Dan sepanjang usia aku berkawan baik dengan Syaamil, satu
kali itulah dia menyebut nama seorang perempuan dengan penuh antusias. Saat itu
aku tau, kawanku telah menemukan pujaan hatinya.
Cukup lama aku tidak mendapatkan kelanjutan cerita antara
Syaamil dan Lena. Kesibukanku di kampus membuatku melupakan antusiasnya Syaamil
menjalani hari-harinya bersama Lena. Hingga pesan itu masuk, dan aku menyadari
sudah satu tahun kebersamaan mereka, sehingga Syaamil memberanikan diri melamar
Lena. Dan Lena menerimanya.
Alyssa, kamu orang pertama yang harus tau berita bahagia ini.Lena menerima lamaranku. Kami akan segera menikah.Ini benar-benar sempurna. Seorang gadis dengan kekayaannya yang tidak pernah membuatnya merasa kurang, dengan kecantikannya yang diakui oleh semua penduduk bumi, dengan silsilah keluarga yang ternyata … aku kenal sebagian dari mereka yang bekerja di perusahaan yang sama denganku di London. Dan yang terpenting, Lena mengakui kalau dia merasakan hal yang sama seperti yang aku rasakan.

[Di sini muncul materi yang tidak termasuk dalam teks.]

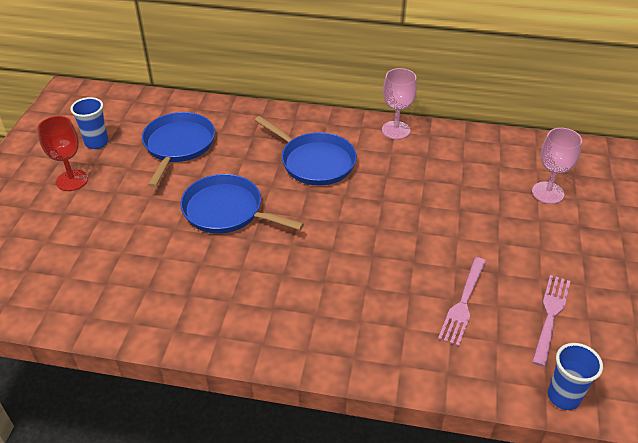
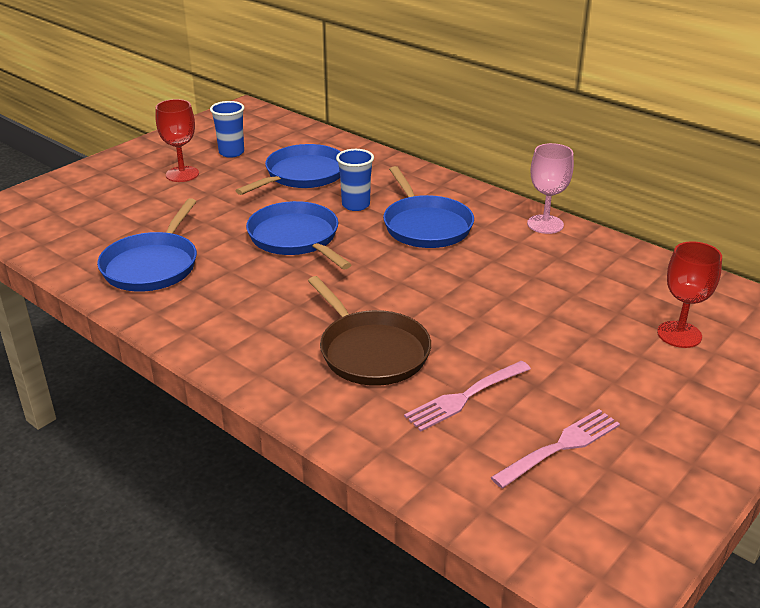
camera: 30 degrees right, 10 degrees down
pink goblet [532,128,582,204] -> red goblet [657,241,722,348]
blue cup [548,343,603,410] -> blue cup moved to [336,149,374,211]
none -> blue pan [97,198,197,292]
none -> brown pan [308,276,431,386]

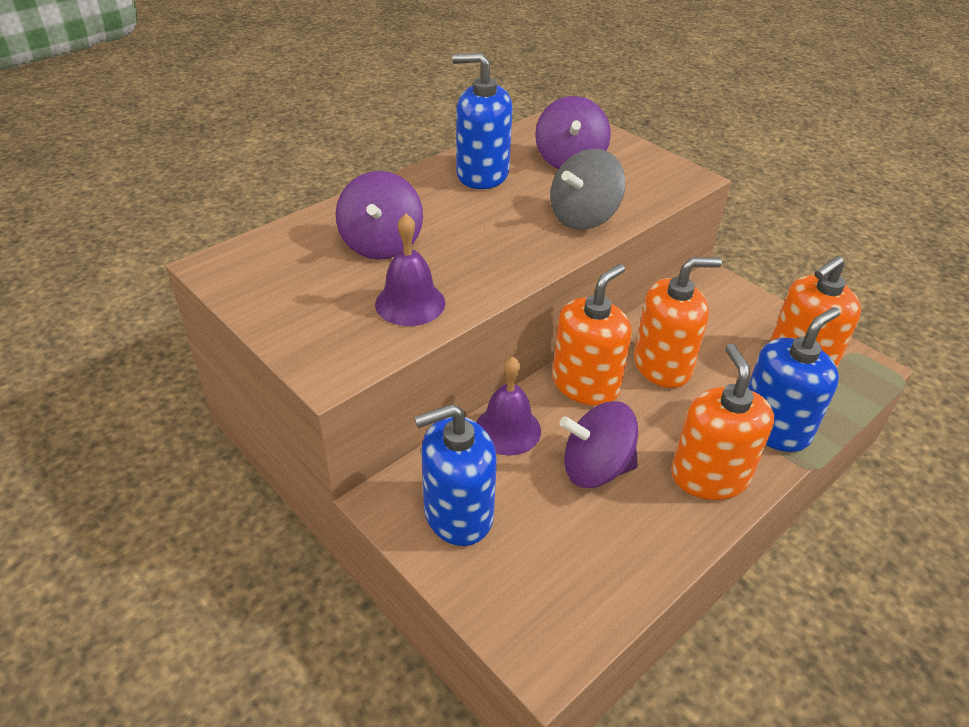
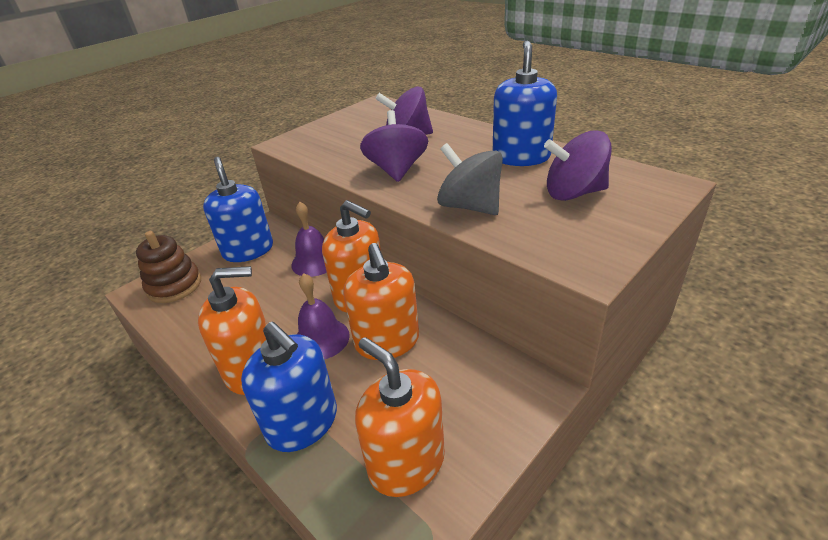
camera: 90 degrees right, 5 degrees down
purple bell [375,213,445,326] -> purple bell moved to [297,273,350,359]
purple spinning top [560,401,638,488] -> purple spinning top moved to [360,110,428,182]
none -> brown stacking toy [136,231,201,303]

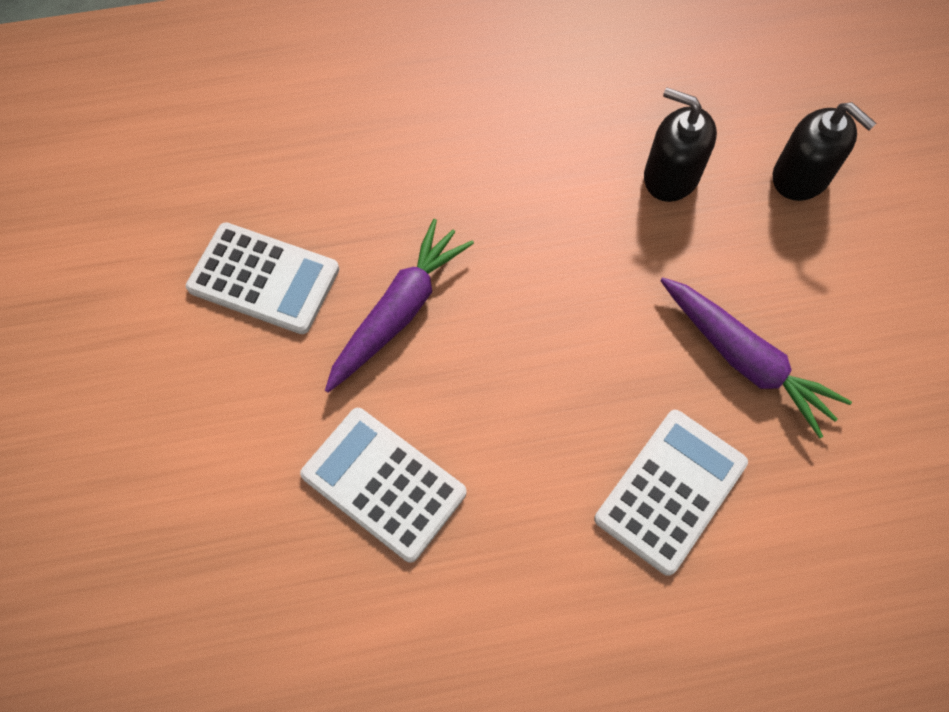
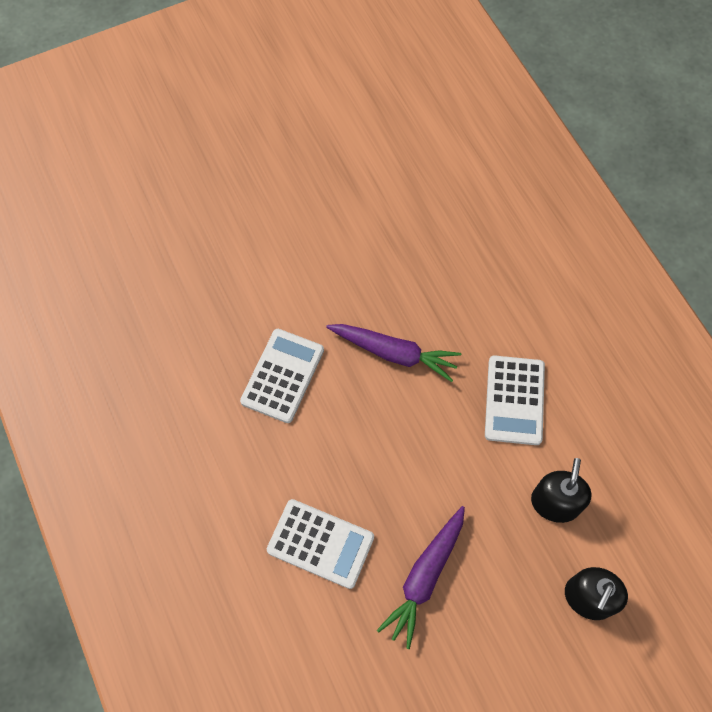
camera: 75 degrees right, 0 degrees up
white calculator [186,222,339,334] -> white calculator moved to [485,355,545,445]

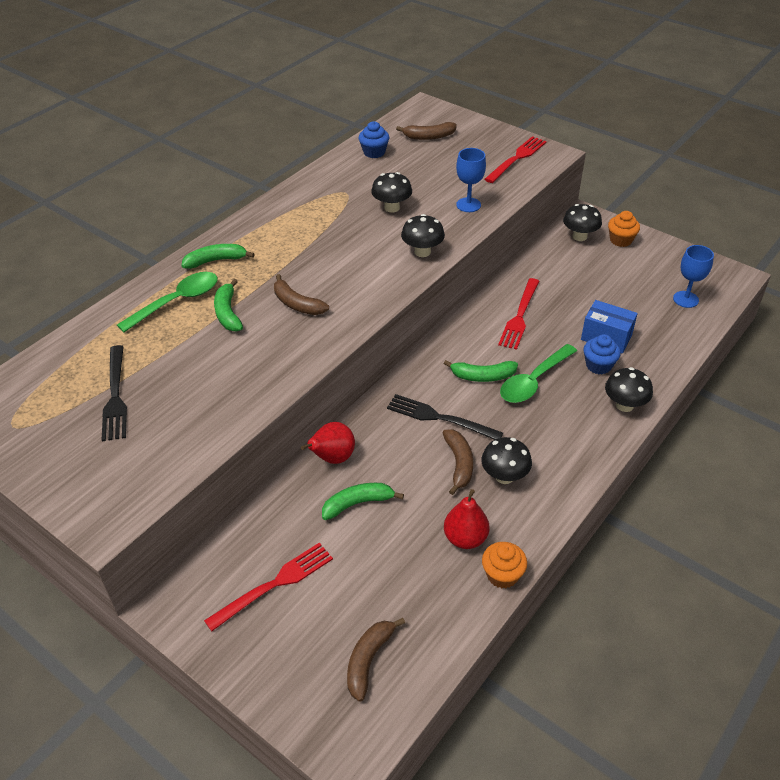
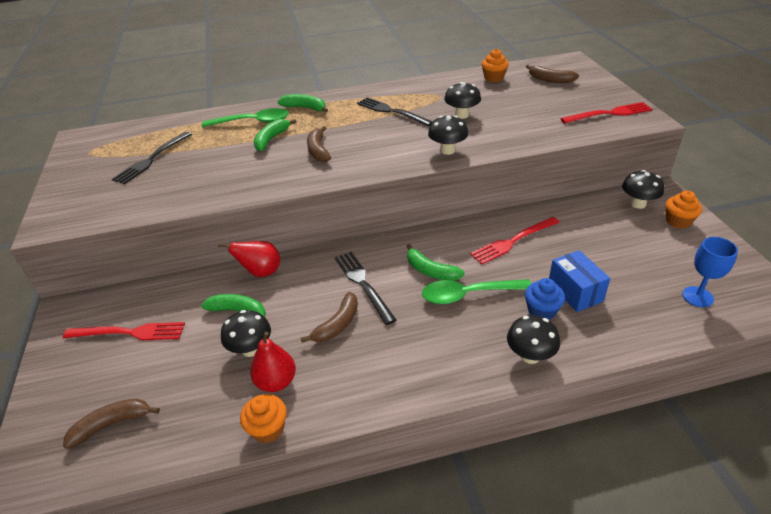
camera: 40 degrees right, 5 degrees down
blue cupcake [359,121,389,158] -> orange cupcake [481,49,509,82]
blue goblet [456,148,486,212] -> none
black mushroom [481,437,532,484] -> black mushroom moved to [221,310,271,357]
none -> black fork [357,97,433,126]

Love at the first sight.Kamu percaya itu, kan?
Remuk redam dalam hati yang ternyata tidak sanggup lagi aku
tutupi, menjadi banjir air mata yang menguras hamper seluruh daya hidupku. Aku
tau, aku tidak lebih dari seorang kenalan baginya sejak saat itu, sejak Lena
mengambil bagian dalam kehidupannya.
Aku mengirimkan undangan pernikahanku pada Syaamil, dia
sudah menerimanya. Dia mengabariku. Tapi dia tidak mengirimkan undangan
pernikahannya. Tidak perlu ditanya kenapa. Karena aku tau jawabannya, sejak
awal.
Ya, Lena memintanya menghapus namaku dari kehidupannya.